Finance Minister Dr. Cassiel Ato Forson has thrown his weight behind calls for a more just and sustainable approach to Africa’s deepening debt crisis, stressing that while cancellation demands carry merit, outright rejection of repayment is not feasible.
The Minister made this clear in Accra after receiving a petition jointly presented by the African Regional Organization of the International Trade Union Confederation (ITUC-Africa) and the Trade Union Congress (TUC) of Ghana.
The petition urged the cancellation of Africa’s US$ 1.3 trillion external debt, warning that repayments are suffocating economies and crippling social progress.
Dr. Forson acknowledged the urgency of the crisis, explaining that while governments must meet their obligations, heavily indebted African countries such as Ghana require a fairer framework that takes into account their vulnerabilities.

He noted that the continent’s challenges have been compounded by the lingering effects of the COVID-19 pandemic, soaring inflation, and currency depreciation.
“There are differences between ‘we can’t pay’ and ‘we won’t pay.’ We can’t pay means something significant has happened.

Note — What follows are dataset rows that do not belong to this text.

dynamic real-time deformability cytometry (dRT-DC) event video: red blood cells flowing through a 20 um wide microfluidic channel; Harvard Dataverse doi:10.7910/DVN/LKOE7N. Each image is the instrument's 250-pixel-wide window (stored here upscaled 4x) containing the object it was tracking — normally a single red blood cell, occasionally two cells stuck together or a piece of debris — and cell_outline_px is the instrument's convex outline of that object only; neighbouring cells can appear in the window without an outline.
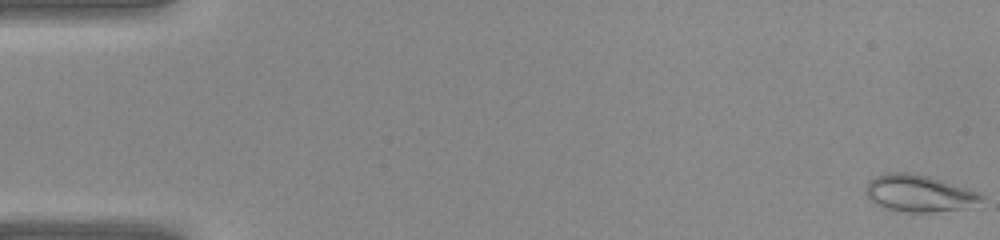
{"species": "common noctule bat (a hibernating species)", "species_latin": "Nyctalus noctula", "temperature_condition": "warm", "stored_images_in_passage": 40, "camera_frame_rate_fps": 3000, "um_per_image_px": 0.085, "animal": {"sex": "female", "body_mass_g": 22.0, "forearm_length_mm": 56.7}, "frame": {"image": 1, "passage_image": 1, "time_ms": 0.0, "image_size_px": [1000, 240], "cell_outline_px": [[984, 196], [980, 200], [964, 208], [932, 212], [900, 212], [880, 208], [864, 192], [864, 188], [868, 180], [884, 172], [912, 172], [928, 176], [980, 192]], "centroid_in_image_um": [78.03, 16.42], "position_along_channel_um": 7.0, "area_um2": 25.03}}
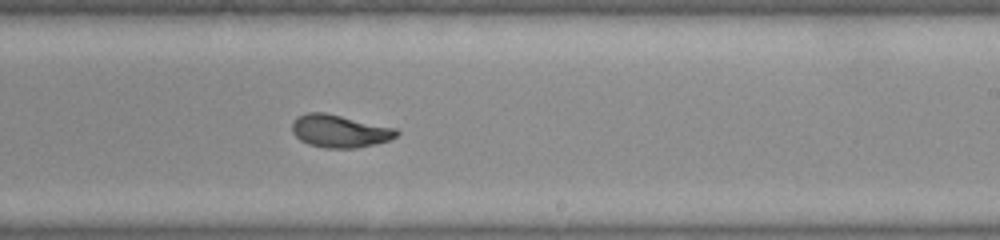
{"frame": {"image": 2, "passage_image": 25, "time_ms": 8.0, "image_size_px": [1000, 240], "cell_outline_px": [[400, 132], [396, 136], [388, 140], [356, 148], [324, 148], [308, 144], [300, 140], [292, 132], [292, 124], [296, 116], [308, 112], [324, 112], [396, 128]], "centroid_in_image_um": [28.83, 11.14], "position_along_channel_um": 260.2, "area_um2": 19.83}}
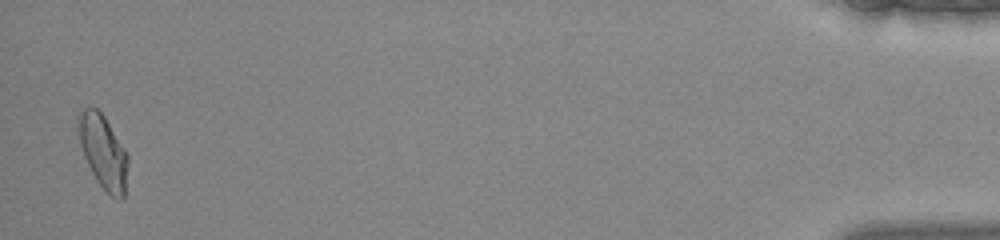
{"frame": {"image": 3, "passage_image": 40, "time_ms": 13.0, "image_size_px": [1000, 240], "cell_outline_px": [[128, 164], [124, 196], [120, 200], [116, 200], [96, 180], [84, 156], [80, 144], [80, 112], [84, 108], [96, 108], [104, 116], [128, 156]], "centroid_in_image_um": [8.8, 12.95], "position_along_channel_um": 426.4, "area_um2": 20.46}}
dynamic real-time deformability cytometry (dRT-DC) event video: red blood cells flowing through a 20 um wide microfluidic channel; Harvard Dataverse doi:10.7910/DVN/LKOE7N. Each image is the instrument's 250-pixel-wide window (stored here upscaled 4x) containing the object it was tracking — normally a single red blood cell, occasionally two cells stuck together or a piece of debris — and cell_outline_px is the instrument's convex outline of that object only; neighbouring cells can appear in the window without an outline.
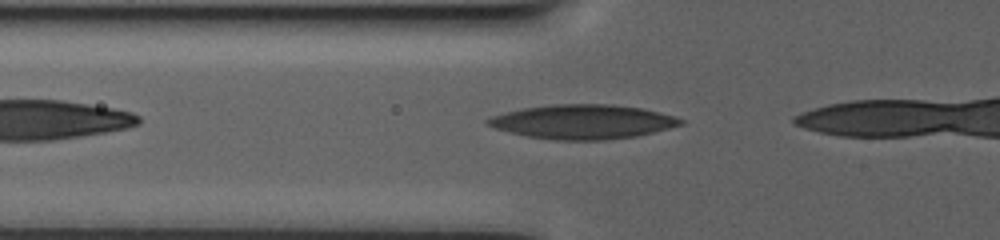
{"species": "human", "species_latin": "Homo sapiens", "temperature_condition": "warm", "stored_images_in_passage": 15, "camera_frame_rate_fps": 3000, "um_per_image_px": 0.085, "donor": {"sex": "male"}, "frame": {"image": 1, "passage_image": 3, "time_ms": 1.0, "image_size_px": [1000, 240], "cell_outline_px": [[684, 124], [636, 136], [604, 140], [556, 140], [528, 136], [496, 128], [488, 124], [484, 120], [492, 116], [504, 112], [520, 108], [552, 104], [612, 104], [640, 108], [676, 116], [684, 120]], "centroid_in_image_um": [49.54, 10.34], "position_along_channel_um": 76.3, "area_um2": 38.38}}
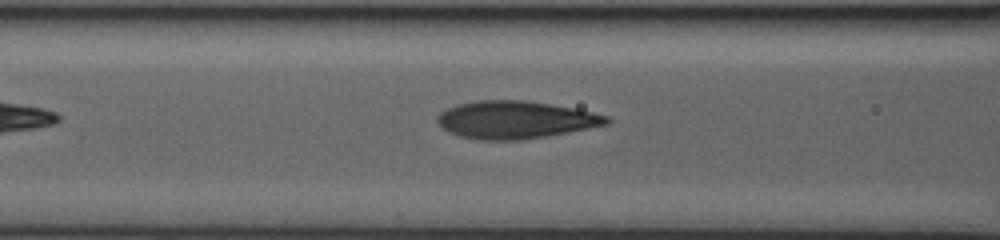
{"frame": {"image": 2, "passage_image": 8, "time_ms": 3.667, "image_size_px": [1000, 240], "cell_outline_px": [[612, 120], [608, 124], [568, 132], [520, 140], [476, 140], [460, 136], [448, 132], [436, 120], [436, 116], [440, 112], [456, 104], [476, 100], [524, 100], [576, 108], [608, 116]], "centroid_in_image_um": [43.79, 10.18], "position_along_channel_um": 122.8, "area_um2": 37.11}}
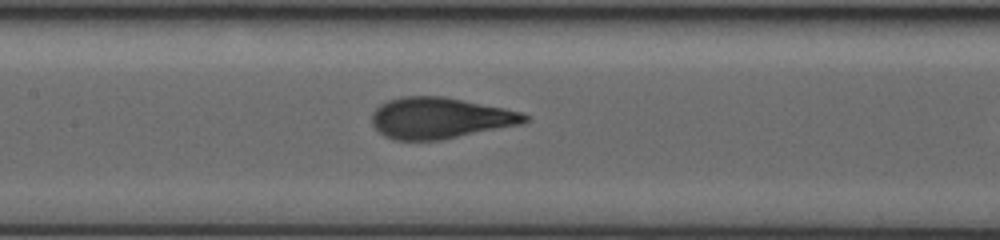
{"frame": {"image": 3, "passage_image": 13, "time_ms": 6.333, "image_size_px": [1000, 240], "cell_outline_px": [[532, 120], [524, 124], [444, 140], [396, 140], [384, 136], [372, 124], [372, 112], [380, 104], [388, 100], [400, 96], [444, 96], [504, 108], [520, 112], [528, 116]], "centroid_in_image_um": [37.43, 10.04], "position_along_channel_um": 170.0, "area_um2": 37.05}}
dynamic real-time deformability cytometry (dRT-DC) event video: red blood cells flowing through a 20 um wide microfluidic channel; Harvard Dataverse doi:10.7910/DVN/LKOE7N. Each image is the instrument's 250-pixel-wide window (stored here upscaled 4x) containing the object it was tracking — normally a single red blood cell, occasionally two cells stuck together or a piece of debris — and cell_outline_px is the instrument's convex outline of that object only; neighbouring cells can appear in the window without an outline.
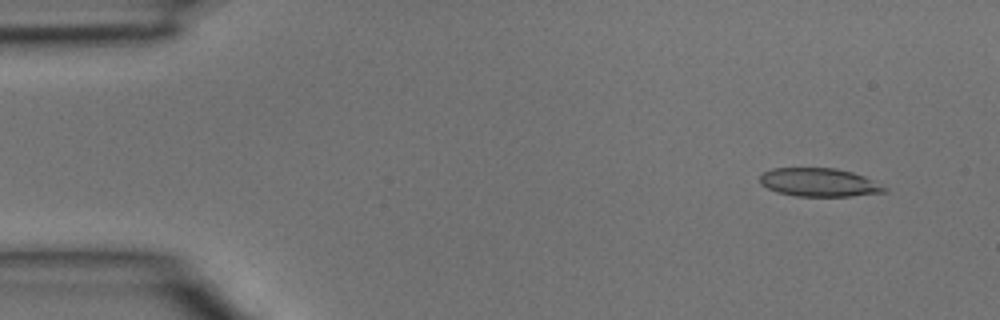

For example, you saying you will not pay means you have the resources but you deliberately don’t want to pay. That is debt repudiation.

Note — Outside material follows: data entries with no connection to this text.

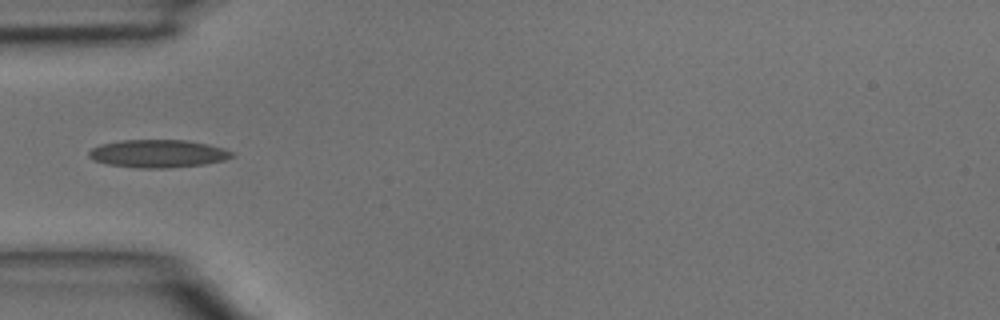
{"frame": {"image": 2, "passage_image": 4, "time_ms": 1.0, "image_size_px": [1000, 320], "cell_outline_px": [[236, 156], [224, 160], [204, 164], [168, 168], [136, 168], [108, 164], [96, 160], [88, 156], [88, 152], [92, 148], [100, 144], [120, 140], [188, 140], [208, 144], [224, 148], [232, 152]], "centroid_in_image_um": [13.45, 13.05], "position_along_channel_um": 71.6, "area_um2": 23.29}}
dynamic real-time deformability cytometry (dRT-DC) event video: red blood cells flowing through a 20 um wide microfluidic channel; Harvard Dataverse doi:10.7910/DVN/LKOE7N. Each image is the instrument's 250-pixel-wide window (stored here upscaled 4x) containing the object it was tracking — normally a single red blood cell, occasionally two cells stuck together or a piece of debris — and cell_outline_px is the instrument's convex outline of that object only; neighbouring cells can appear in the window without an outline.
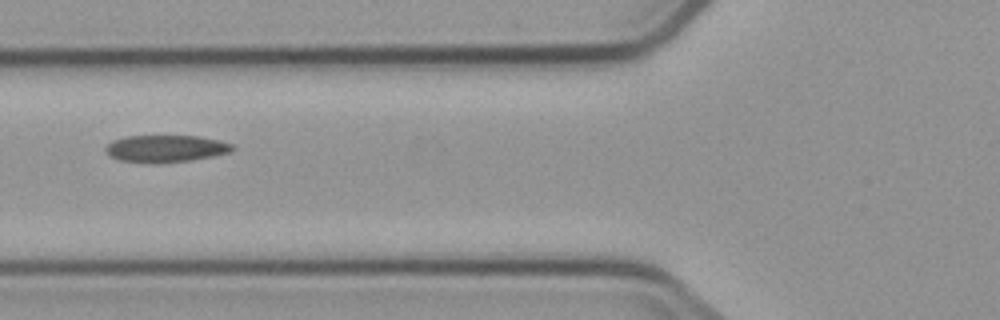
{"species": "common noctule bat (a hibernating species)", "species_latin": "Nyctalus noctula", "temperature_condition": "cold", "stored_images_in_passage": 6, "camera_frame_rate_fps": 3000, "um_per_image_px": 0.085, "animal": {"sex": "male", "body_mass_g": 23.1, "forearm_length_mm": 52.7}, "frame": {"image": 1, "passage_image": 3, "time_ms": 2.333, "image_size_px": [1000, 320], "cell_outline_px": [[236, 148], [228, 152], [212, 156], [188, 160], [120, 160], [112, 156], [104, 148], [112, 140], [128, 136], [196, 136], [220, 140], [232, 144]], "centroid_in_image_um": [14.14, 12.57], "position_along_channel_um": 111.7, "area_um2": 18.84}}
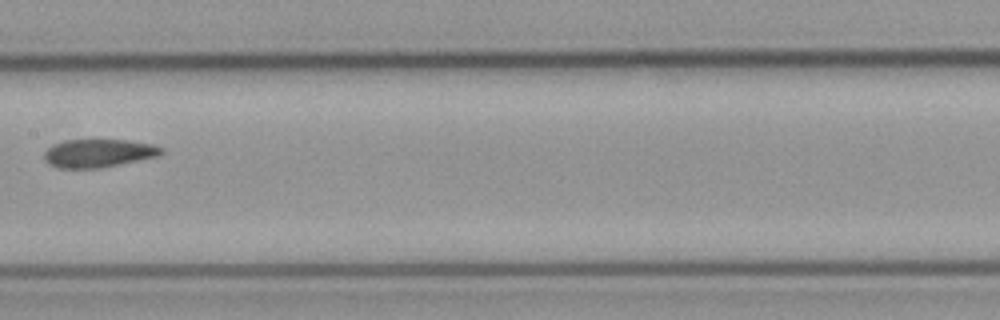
{"frame": {"image": 2, "passage_image": 5, "time_ms": 4.667, "image_size_px": [1000, 320], "cell_outline_px": [[164, 152], [160, 156], [100, 168], [56, 168], [48, 164], [44, 160], [44, 152], [52, 144], [64, 140], [128, 140], [152, 144], [164, 148]], "centroid_in_image_um": [8.37, 13.02], "position_along_channel_um": 199.0, "area_um2": 19.48}}
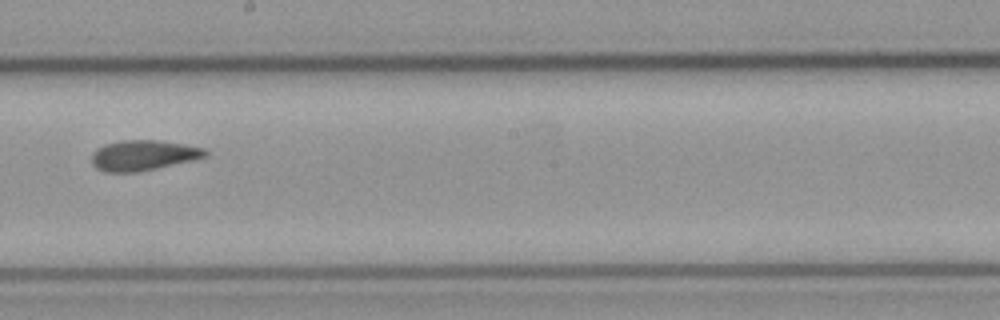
{"frame": {"image": 3, "passage_image": 6, "time_ms": 5.667, "image_size_px": [1000, 320], "cell_outline_px": [[208, 156], [192, 160], [140, 172], [104, 172], [96, 168], [92, 164], [92, 152], [96, 148], [104, 144], [120, 140], [156, 140], [184, 144], [204, 148], [208, 152]], "centroid_in_image_um": [12.15, 13.2], "position_along_channel_um": 236.1, "area_um2": 20.23}}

“But when you say you cannot pay, it means something significant has happened as to why you cannot pay”
Dr. Cassiel Ato Forson, Finance Minister
Forson underscored the importance of distinguishing between refusal to pay and inability to pay to point out that many African states have reached a stage where debt sustainability is no longer realistic.

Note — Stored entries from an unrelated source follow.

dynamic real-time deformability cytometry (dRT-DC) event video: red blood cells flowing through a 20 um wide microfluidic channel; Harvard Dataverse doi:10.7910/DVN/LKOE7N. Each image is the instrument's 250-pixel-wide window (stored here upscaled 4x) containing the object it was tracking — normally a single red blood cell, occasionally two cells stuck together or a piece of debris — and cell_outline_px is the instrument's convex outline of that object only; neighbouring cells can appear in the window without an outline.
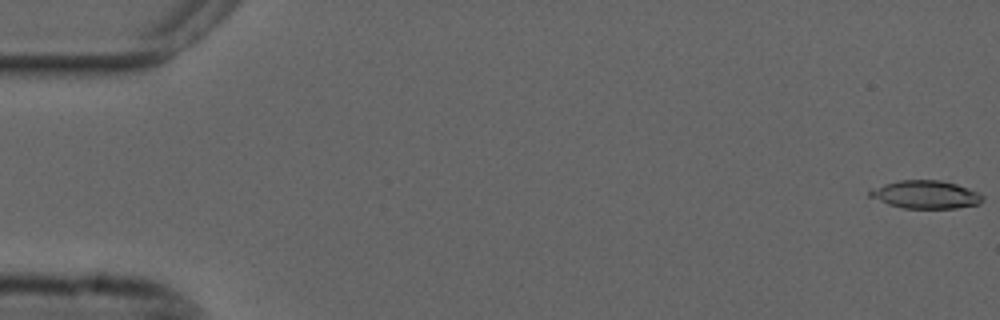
{"species": "common noctule bat (a hibernating species)", "species_latin": "Nyctalus noctula", "temperature_condition": "cold", "stored_images_in_passage": 9, "camera_frame_rate_fps": 3000, "um_per_image_px": 0.085, "animal": {"sex": "male", "forearm_length_mm": 52.5}, "frame": {"image": 1, "passage_image": 1, "time_ms": 0.0, "image_size_px": [1000, 320], "cell_outline_px": [[984, 200], [980, 204], [956, 208], [904, 208], [888, 204], [868, 196], [868, 192], [884, 184], [900, 180], [940, 180], [956, 184], [968, 188], [984, 196]], "centroid_in_image_um": [78.71, 16.54], "position_along_channel_um": 6.3, "area_um2": 18.26}}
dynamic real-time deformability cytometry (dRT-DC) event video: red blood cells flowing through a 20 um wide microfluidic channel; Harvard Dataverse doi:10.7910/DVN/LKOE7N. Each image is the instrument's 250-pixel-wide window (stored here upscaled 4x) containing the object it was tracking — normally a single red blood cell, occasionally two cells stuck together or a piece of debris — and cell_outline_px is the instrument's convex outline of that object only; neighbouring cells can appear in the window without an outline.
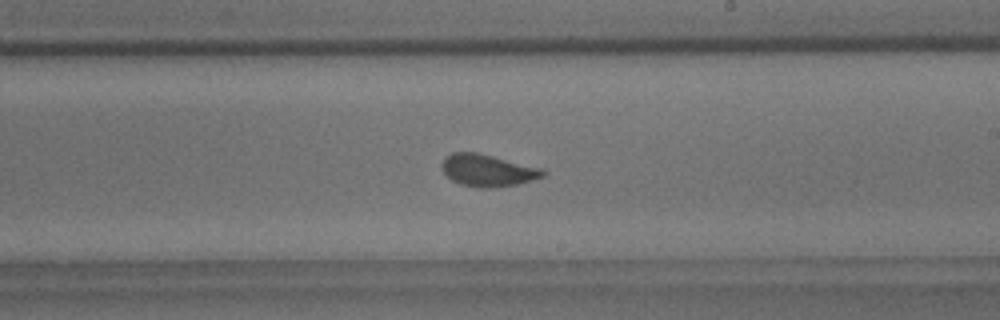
{"species": "common noctule bat (a hibernating species)", "species_latin": "Nyctalus noctula", "temperature_condition": "room temperature", "stored_images_in_passage": 57, "camera_frame_rate_fps": 3000, "um_per_image_px": 0.085, "animal": {"sex": "male", "body_mass_g": 18.8}, "frame": {"image": 1, "passage_image": 33, "time_ms": 10.667, "image_size_px": [1000, 320], "cell_outline_px": [[548, 172], [544, 176], [532, 180], [516, 184], [496, 188], [480, 188], [460, 184], [452, 180], [440, 168], [440, 164], [452, 152], [476, 152], [544, 168]], "centroid_in_image_um": [41.48, 14.49], "position_along_channel_um": 247.5, "area_um2": 19.02}, "authors_computed_cell_mechanics": {"area_um2": 18.7272, "velocity_mm_per_s": 3.6089, "shape_relaxation_time_tau1_ms": 6.0029, "shape_relaxation_time_tau2_ms": null, "deformation_change_tau1": 0.1168, "deformation_change_tau2": null}}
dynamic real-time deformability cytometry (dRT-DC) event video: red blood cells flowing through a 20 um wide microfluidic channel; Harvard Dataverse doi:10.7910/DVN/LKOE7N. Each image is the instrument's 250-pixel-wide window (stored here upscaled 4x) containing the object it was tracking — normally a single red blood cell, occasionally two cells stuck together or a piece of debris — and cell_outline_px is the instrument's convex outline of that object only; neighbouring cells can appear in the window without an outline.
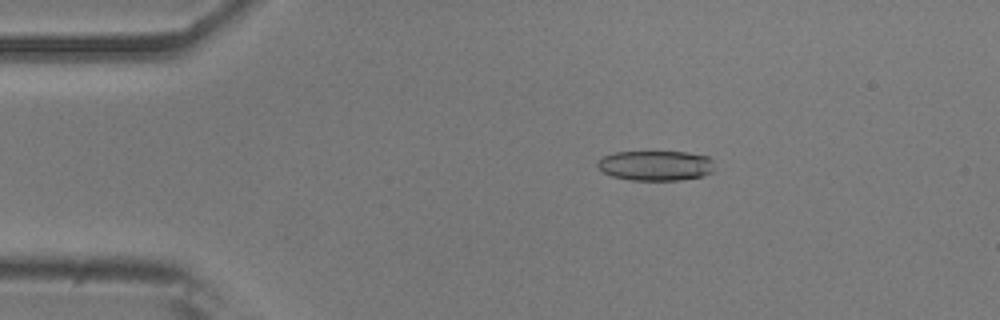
{"species": "common noctule bat (a hibernating species)", "species_latin": "Nyctalus noctula", "temperature_condition": "room temperature", "stored_images_in_passage": 47, "camera_frame_rate_fps": 3000, "um_per_image_px": 0.085, "animal": {"sex": "male", "body_mass_g": 20.5, "forearm_length_mm": 52.5}, "frame": {"image": 1, "passage_image": 4, "time_ms": 1.0, "image_size_px": [1000, 320], "cell_outline_px": [[712, 172], [704, 176], [680, 180], [628, 180], [612, 176], [604, 172], [596, 164], [604, 156], [612, 152], [688, 152], [708, 156], [712, 160]], "centroid_in_image_um": [55.74, 14.07], "position_along_channel_um": 29.3, "area_um2": 20.46}}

He observed that 23 countries on the continent have already seen debt service costs overwhelm critical public spending, leaving little room for investments in education, healthcare, and infrastructure.

As a result, he stressed that Ghana’s ongoing restructuring of both external and domestic debt illustrates the urgent need for international creditors to adopt a more humane, inclusive mechanism for resolution.
Petition from African Unions
The ITUC-Africa and TUC petition argued that Africa’s massive debt service obligations are diverting resources away from schools, hospitals, and employment programmes.
It warned that unless external debt is written off, African nations will remain trapped in austerity, unable to fund development priorities, emphasizing that the continent’s borrowing burden has reached unsustainable levels, threatening the future of younger generations.
They further argued that the international financial system is tilted against Africa, forcing countries to spend more on interest payments than on essential services.
Dr. Forson’s remarks come at a time when global discussions on debt relief are regaining momentum. Civil society groups, unions, and policymakers across Africa are intensifying advocacy to prevent what they describe as a “looming debt trap.”
The growing push reflects concerns that without radical changes, African economies risk sliding into deeper dependency and austerity measures that exacerbate poverty.

The petition received in Accra adds to the momentum built earlier in the year during regional debt justice rallies. At one such rally, Ghana’s Trade Union Congress insisted that the country’s debt burden of over GHS 800 billion had already denied citizens essential development.
The unions reiterated that without decisive action, governments would continue struggling to balance loan repayments with meeting basic national needs. Dr. Forson’s position, while not fully aligning with the unions’ demand for total cancellation, reflects Ghana’s determination to push for fairer terms internationally.
By recognizing the unsustainable nature of debt service costs while cautioning against outright repudiation, he has placed Ghana at the centre of Africa’s call for a balanced solution.